* 本文抜粋:
'''

この記事では、Tauriを使ってみようと考えている方のために、Tauriの特徴や使用するメリット、先行する「Electron」との違いなどについて解説していきます。
【参考】:Tauri 1.0 Release | Tauri Apps
Tauriとは
Tauriはオープンソースで開発されている、デスクトッププラットフォームのアプリケーションを開発するためのツールキットです。Windows・iOS・Linuxなどのクロスプラットフォーム対応のデスクトップアプリを作成することができます。
同種のテクノロジーとして先行している「Electron」の優れた特徴を備えながら、さらに軽量で高い安全性を目指して開発されています。
Tauri開発者コミュニティでは、Tauri開発者が課題を提出したりワーキンググループに参加したり、寄付をするなど、Tauriの開発に貢献しています。
【参考】:What is Tauri? | Tauri Apps 【参考】:tauri/CONTRIBUTING.md at dev · tauri-apps/tauri · GitHub
Tauriの特徴
ここでは、Tauriが持つ特徴を紹介します。主な特徴としては、プログラミング言語としてRustを採用していること、クロスプラットフォーム対応、OS標準のブラウザでレンダリングすることなどが挙げられます。

'''

* データ抜粋:
'''

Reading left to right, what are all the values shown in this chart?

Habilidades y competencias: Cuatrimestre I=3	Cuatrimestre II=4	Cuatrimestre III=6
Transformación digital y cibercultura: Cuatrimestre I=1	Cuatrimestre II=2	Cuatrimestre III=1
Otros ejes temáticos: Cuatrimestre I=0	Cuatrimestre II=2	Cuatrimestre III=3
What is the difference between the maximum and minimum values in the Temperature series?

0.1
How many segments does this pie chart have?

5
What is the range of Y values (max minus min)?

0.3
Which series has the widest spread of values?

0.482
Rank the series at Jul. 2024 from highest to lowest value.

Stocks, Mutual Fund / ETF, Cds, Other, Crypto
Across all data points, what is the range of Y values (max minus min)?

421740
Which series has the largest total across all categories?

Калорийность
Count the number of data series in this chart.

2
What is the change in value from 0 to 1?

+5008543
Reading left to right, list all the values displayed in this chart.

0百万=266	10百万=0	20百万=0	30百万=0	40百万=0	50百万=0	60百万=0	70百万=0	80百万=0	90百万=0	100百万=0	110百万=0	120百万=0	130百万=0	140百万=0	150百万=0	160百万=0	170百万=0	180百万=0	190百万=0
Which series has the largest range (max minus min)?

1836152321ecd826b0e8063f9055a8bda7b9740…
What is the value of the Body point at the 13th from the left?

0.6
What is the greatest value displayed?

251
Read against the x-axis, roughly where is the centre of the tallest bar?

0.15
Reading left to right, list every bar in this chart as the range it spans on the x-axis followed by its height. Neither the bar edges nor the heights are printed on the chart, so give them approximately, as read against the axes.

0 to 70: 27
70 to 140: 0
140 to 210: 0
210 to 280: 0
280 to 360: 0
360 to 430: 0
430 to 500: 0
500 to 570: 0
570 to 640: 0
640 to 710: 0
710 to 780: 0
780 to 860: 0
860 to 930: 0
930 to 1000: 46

'''

* 課題一覧:
1. Tauriの解説文について、次の問いに答えてください。
(a) Tauriはどのような形で開発されているツールキットですか。
(b) Tauriがプログラミング言語として採用しているものは何ですか。
(c) Tauri開発者コミュニティで、開発者はどのような方法でTauriの開発に貢献していますか。
2. Tauriの解説文のうち、「Tauri開発者コミュニティ」という語句を含む箇所から書き始め、「することなどが挙げられます。」の直後で終えて、その範囲を原文どおりに書き写してください。
解答にはTauriの解説文の内容だけを用いてください。

* 解答一覧:
1.
(a) オープンソースで開発されています。
(b) Rustです。
(c) 課題の提出、ワーキンググループへの参加、寄付などによって貢献しています。

2.
Tauri開発者コミュニティでは、Tauri開発者が課題を提出したりワーキンググループに参加したり、寄付をするなど、Tauriの開発に貢献しています。
【参考】:What is Tauri? | Tauri Apps 【参考】:tauri/CONTRIBUTING.md at dev · tauri-apps/tauri · GitHub
Tauriの特徴
ここでは、Tauriが持つ特徴を紹介します。主な特徴としては、プログラミング言語としてRustを採用していること、クロスプラットフォーム対応、OS標準のブラウザでレンダリングすることなどが挙げられます。